Azure-ILB-hairpin/README.md

454 строки
17 KiB
Markdown
Исходник Постоянная ссылка Обычный вид История

2019-08-09 11:10:52 +03:00
# Azure Internal Load Balancer (ILB) hairpin
1\. Introduction
----------------
As per Azure documentation - [https://docs.microsoft.com/en-us/azure/load-balancer/load-balancer-overview#limitations](https://docs.microsoft.com/en-us/azure/load-balancer/load-balancer-overview#limitations) – the Azure Internal Load Balancer default behaviour is as follows
> ..if an outbound flow from a VM in the backend pool attempts a flow to frontend of the internal Load Balancer in which pool it resides and is mapped back to itself, both legs of the flow don't match and the flow will fail.

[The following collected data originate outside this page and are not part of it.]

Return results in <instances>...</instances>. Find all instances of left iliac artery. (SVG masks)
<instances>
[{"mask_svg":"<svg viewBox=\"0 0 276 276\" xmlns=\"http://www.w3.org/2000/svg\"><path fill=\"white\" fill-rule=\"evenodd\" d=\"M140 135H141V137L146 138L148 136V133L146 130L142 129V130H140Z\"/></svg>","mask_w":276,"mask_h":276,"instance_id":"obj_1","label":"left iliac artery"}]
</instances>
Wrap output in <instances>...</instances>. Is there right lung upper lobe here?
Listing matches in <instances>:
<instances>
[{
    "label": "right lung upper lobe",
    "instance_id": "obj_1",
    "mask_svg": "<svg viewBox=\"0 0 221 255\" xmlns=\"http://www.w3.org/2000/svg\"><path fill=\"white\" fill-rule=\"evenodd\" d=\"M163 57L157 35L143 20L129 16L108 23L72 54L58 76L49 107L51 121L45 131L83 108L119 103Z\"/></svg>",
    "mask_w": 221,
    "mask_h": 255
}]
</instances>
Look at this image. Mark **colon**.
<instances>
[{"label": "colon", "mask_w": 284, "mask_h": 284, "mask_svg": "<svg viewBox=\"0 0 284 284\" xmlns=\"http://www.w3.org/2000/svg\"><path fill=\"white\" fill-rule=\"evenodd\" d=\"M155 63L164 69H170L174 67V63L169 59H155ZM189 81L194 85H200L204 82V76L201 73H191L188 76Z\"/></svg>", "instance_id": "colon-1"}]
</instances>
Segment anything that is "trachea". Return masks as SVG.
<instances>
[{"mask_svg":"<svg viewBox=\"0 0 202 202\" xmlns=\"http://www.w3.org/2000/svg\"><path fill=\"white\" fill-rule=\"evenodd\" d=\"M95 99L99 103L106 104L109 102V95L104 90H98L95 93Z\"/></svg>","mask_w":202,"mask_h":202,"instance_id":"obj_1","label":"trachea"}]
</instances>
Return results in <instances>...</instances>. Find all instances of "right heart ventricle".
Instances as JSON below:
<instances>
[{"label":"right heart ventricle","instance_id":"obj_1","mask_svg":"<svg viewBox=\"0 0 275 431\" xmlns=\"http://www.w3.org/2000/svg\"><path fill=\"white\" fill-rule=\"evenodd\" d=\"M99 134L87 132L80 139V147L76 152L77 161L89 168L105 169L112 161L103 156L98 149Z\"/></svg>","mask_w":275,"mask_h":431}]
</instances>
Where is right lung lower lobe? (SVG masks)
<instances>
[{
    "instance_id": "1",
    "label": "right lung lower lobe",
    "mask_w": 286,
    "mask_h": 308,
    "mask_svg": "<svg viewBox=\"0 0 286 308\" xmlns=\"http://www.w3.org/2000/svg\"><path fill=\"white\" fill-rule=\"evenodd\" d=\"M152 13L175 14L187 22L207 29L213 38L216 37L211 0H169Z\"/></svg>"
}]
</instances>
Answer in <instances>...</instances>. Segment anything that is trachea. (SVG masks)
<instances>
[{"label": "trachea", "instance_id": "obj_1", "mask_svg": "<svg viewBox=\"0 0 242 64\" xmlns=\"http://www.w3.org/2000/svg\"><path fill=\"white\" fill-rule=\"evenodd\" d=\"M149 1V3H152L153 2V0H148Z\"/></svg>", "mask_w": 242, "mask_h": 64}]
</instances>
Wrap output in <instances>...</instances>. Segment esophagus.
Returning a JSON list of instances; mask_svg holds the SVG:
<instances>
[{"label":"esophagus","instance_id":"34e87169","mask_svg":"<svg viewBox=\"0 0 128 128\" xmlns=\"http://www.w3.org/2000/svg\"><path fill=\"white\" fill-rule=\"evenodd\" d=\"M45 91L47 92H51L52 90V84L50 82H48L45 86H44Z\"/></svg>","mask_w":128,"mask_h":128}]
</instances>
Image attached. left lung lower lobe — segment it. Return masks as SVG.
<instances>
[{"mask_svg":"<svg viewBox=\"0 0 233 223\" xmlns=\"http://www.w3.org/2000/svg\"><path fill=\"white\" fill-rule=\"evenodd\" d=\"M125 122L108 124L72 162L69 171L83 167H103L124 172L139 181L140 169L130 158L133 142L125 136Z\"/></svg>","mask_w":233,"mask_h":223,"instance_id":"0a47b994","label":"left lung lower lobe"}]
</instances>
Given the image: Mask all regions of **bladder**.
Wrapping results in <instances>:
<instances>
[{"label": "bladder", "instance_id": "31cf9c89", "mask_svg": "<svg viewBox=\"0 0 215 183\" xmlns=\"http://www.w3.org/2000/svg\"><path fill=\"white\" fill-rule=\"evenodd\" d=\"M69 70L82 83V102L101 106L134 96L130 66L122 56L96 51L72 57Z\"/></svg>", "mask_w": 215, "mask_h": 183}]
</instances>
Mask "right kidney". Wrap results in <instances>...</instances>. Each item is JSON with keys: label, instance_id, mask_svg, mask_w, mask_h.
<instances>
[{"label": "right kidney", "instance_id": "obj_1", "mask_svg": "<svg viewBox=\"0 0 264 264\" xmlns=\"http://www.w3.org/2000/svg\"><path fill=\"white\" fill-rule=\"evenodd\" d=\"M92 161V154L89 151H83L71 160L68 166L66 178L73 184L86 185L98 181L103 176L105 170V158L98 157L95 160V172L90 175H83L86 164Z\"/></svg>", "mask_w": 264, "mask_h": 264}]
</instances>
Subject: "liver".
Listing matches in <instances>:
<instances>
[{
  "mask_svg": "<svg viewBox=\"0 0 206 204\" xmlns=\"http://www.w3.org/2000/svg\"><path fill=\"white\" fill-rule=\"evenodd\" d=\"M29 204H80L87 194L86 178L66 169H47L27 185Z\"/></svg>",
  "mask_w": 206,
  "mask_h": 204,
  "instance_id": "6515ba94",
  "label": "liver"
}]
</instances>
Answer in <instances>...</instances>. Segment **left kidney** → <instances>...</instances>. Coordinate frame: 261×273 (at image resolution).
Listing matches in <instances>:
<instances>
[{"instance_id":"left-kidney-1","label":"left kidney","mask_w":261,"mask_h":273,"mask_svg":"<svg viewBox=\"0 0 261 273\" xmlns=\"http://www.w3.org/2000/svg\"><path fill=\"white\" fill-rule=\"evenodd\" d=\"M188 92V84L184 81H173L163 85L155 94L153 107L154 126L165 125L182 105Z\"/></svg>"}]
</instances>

So **what happens if your application design requires backend pool members to make calls to the private frontend of the same load balancers they are associated with?**
![](https://1.bp.blogspot.com/-fFyLgHgDqKs/XUgFOXKMlDI/AAAAAAAArHw/Km4-EVb-6Sgdid91KUDcC7HPiB1WoNfGACLcBGAs/s400/ilb-1.PNG)

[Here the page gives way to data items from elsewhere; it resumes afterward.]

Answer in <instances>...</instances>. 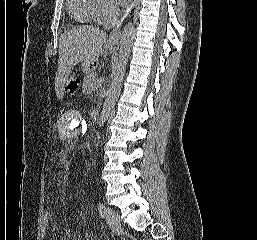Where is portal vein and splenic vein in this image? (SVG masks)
<instances>
[{"mask_svg": "<svg viewBox=\"0 0 257 240\" xmlns=\"http://www.w3.org/2000/svg\"><path fill=\"white\" fill-rule=\"evenodd\" d=\"M99 82L102 83V82H103V79L100 78ZM93 89H95V88H93Z\"/></svg>", "mask_w": 257, "mask_h": 240, "instance_id": "portal-vein-and-splenic-vein-1", "label": "portal vein and splenic vein"}]
</instances>
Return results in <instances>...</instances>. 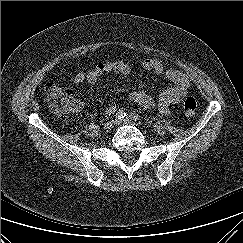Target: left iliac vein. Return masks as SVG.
Here are the masks:
<instances>
[{
	"mask_svg": "<svg viewBox=\"0 0 243 243\" xmlns=\"http://www.w3.org/2000/svg\"><path fill=\"white\" fill-rule=\"evenodd\" d=\"M116 123L120 124V125H134V126L137 125L136 123H134L133 121H131V120L127 119V118L122 119V120H117Z\"/></svg>",
	"mask_w": 243,
	"mask_h": 243,
	"instance_id": "1",
	"label": "left iliac vein"
}]
</instances>
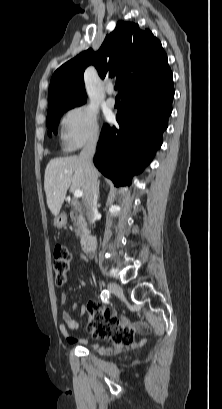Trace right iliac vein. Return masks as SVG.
<instances>
[{
	"mask_svg": "<svg viewBox=\"0 0 222 409\" xmlns=\"http://www.w3.org/2000/svg\"><path fill=\"white\" fill-rule=\"evenodd\" d=\"M107 287L110 292L119 296L123 295V290L117 283L110 282L108 283Z\"/></svg>",
	"mask_w": 222,
	"mask_h": 409,
	"instance_id": "63e3f726",
	"label": "right iliac vein"
}]
</instances>
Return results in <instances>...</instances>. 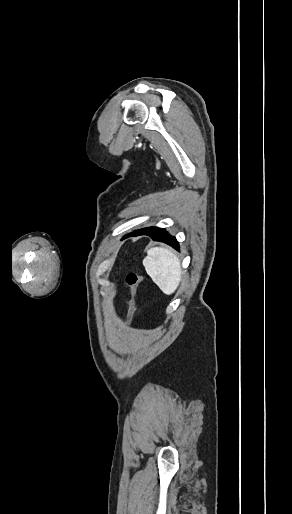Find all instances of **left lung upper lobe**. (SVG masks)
<instances>
[{
	"label": "left lung upper lobe",
	"instance_id": "1",
	"mask_svg": "<svg viewBox=\"0 0 292 514\" xmlns=\"http://www.w3.org/2000/svg\"><path fill=\"white\" fill-rule=\"evenodd\" d=\"M148 228H149V227H147V228H143V229H139V230H136V231H134V233L142 232V231H144V230H146V229H148ZM134 233H133V234H134ZM131 234H132V233H131ZM128 235H130V234H128ZM128 235H126V236H128Z\"/></svg>",
	"mask_w": 292,
	"mask_h": 514
}]
</instances>
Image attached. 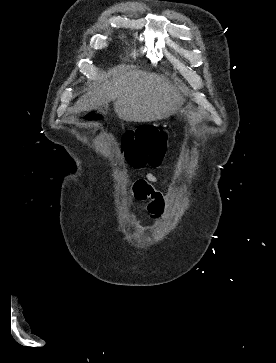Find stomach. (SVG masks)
<instances>
[{"label":"stomach","mask_w":276,"mask_h":363,"mask_svg":"<svg viewBox=\"0 0 276 363\" xmlns=\"http://www.w3.org/2000/svg\"><path fill=\"white\" fill-rule=\"evenodd\" d=\"M184 111V108H182V105L179 107V109L175 112V114L177 113H181Z\"/></svg>","instance_id":"obj_1"}]
</instances>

In the above example, if VM-WE-02-Web01 initiates a connection to 10.2.1.100:80 (ILB VIP) there is a 100% chance this connection will fail. If the backend pool happened to contain other VMs (E.g. backend pool with 2 instances) then there is a chance (50/50) the frontend request would get mapped, successfully, to another backend member. As shown below:
![](https://1.bp.blogspot.com/-uSt0leKGPYM/XUgFyWFTAyI/AAAAAAAArH4/uoUSz9WbPdgAMdAXZC1AKVUBxj6C6CVPwCEwYBhgL/s640/ilb-2.PNG)
### 1.1 Why is this not working?
From the same documentation link
> _When the flow maps back to itself the outbound flow appears to originate from the VM to the frontend and the corresponding inbound flow appears to originate from the VM to itself._
Let's take a look at the default NAT behaviour of the ILB to understand the problem in more detail.
* The Azure ILB does not perform inbound Source-NAT (SNAT) and therefore the original source IP is preserved.
* When using the _default_ LB rule setting of DSR (aka floating IP) disabled, we **do** perform Destination-NAT (DNAT)
![](https://1.bp.blogspot.com/-cSHYt4J2Ov8/XUgHjHWI1RI/AAAAAAAArIE/zajRDuhYzUIJ95UwyLi_J2QejOFqWtt4QCLcBGAs/s640/ilb-3.PNG)
All of the above results in the following, again from the original documentation link:
> From the guest OS's point of view, the inbound and outbound parts of the same flow don't match inside the virtual machine. The TCP stack will not recognize these halves of the same flow as being part of the same flow as the source and destination don't match
We can confirm this behaviour using WireShark. Firstly, for a flow that does work, showing a successful 3-way TCP handshake. (FYI this flow is sourced from the on-premise location, see topology diagram in the next section)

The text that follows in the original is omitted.